Instantly, hunger tore through Carlos's abdomen, and the pain of Nuit's bite began to sizzle and burn. The agony made him cry out and drop to his knees.

“Let him hear his master's call—which we have cloaked from him!”

An earsplitting decibel sounded inside Carlos's head that made him yell and hold the sides of his head. He could see Nuit's eyes behind his lids, and the urge to go to him was so great that it made him stand. Then, just as quickly, it was gone.

“Do you see what we have spared you from?” the attorney murmured in an even tone. “In three moonlights, or less I believe, your brother, your cousin, and your best friends will be under Nuit's siren call. They will go home, first, to feed—to their mothers, dear Juanita . . . an old lover of yours . . . and to your mother, your grandmother, and all your friends.”

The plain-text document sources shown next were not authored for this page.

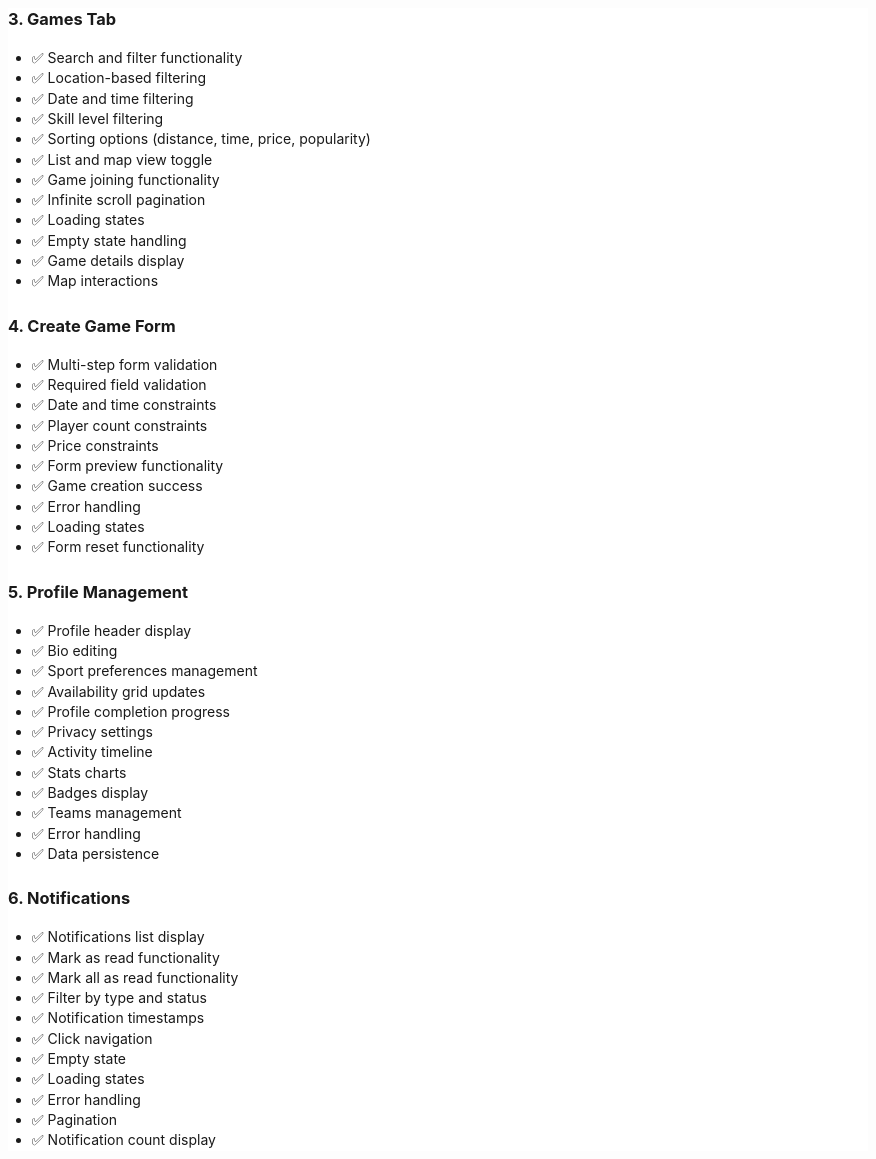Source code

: ### 3. Games Tab
- ✅ Search and filter functionality
- ✅ Location-based filtering
- ✅ Date and time filtering
- ✅ Skill level filtering
- ✅ Sorting options (distance, time, price, popularity)
- ✅ List and map view toggle
- ✅ Game joining functionality
- ✅ Infinite scroll pagination
- ✅ Loading states
- ✅ Empty state handling
- ✅ Game details display
- ✅ Map interactions

### 4. Create Game Form
- ✅ Multi-step form validation
- ✅ Required field validation
- ✅ Date and time constraints
- ✅ Player count constraints
- ✅ Price constraints
- ✅ Form preview functionality
- ✅ Game creation success
- ✅ Error handling
- ✅ Loading states
- ✅ Form reset functionality

### 5. Profile Management
- ✅ Profile header display
- ✅ Bio editing
- ✅ Sport preferences management
- ✅ Availability grid updates
- ✅ Profile completion progress
- ✅ Privacy settings
- ✅ Activity timeline
- ✅ Stats charts
- ✅ Badges display
- ✅ Teams management
- ✅ Error handling
- ✅ Data persistence

### 6. Notifications
- ✅ Notifications list display
- ✅ Mark as read functionality
- ✅ Mark all as read functionality
- ✅ Filter by type and status
- ✅ Notification timestamps
- ✅ Click navigation
- ✅ Empty state
- ✅ Loading states
- ✅ Error handling
- ✅ Pagination
- ✅ Notification count display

Satisfied that Carlos had been duly reprimanded, the chairman sighed, his tone weary. “This feeding will fan out to consume all in your immediate family until it is exhausted, and then it will continue in concentric rings. While the dilution of the fourth-generation bite will not produce more vampires, it will produce madness, and human family members that are predators, cannibals, serial killers, and the like. This is the nature of the fourth and weaker vampire generations, which will beget a fifth, and then a sixth, and so on—we populate with an exponential
fury, unless we self-contain. Think about it. This is what Nuit has visited upon your human family, as well as upon your new vampire family. All we ask for is one human girl to stop this carnage.”

Breathing hard, Carlos held on to the edge of the council table for support and then wiped his brow. “I want to cut a deal.”

“We have already given you extreme latitude before this council table,” the chairman said in a bored voice, the threat fully disclosed in it.

“You want this Neteru, you talk to me. I can get you in, or you can let another thousand years pass. I could go to Nuit, kill off my family to save their souls before he does them, and suffer the consequences until he's pissed off enough to stake me himself—or we can cut a deal.”

The group exchanged nervous glances with each other and then the chairman spoke. “Your proposal?”

“Number one,” Carlos huffed, slowly regaining his composure as the pain abated. “I need to be able to move between Nuit's camp and this one undetected. Keep his monitoring blind to my activities. Let me project only those images I want him to see, undetected.”

The chairman nodded. “This makes sense, and is of value to our council.”

“Okay,” Carlos said, his voice gaining strength. “I want to put my brother and my boys down. And I want the rest of my undead family marked as off-limits.”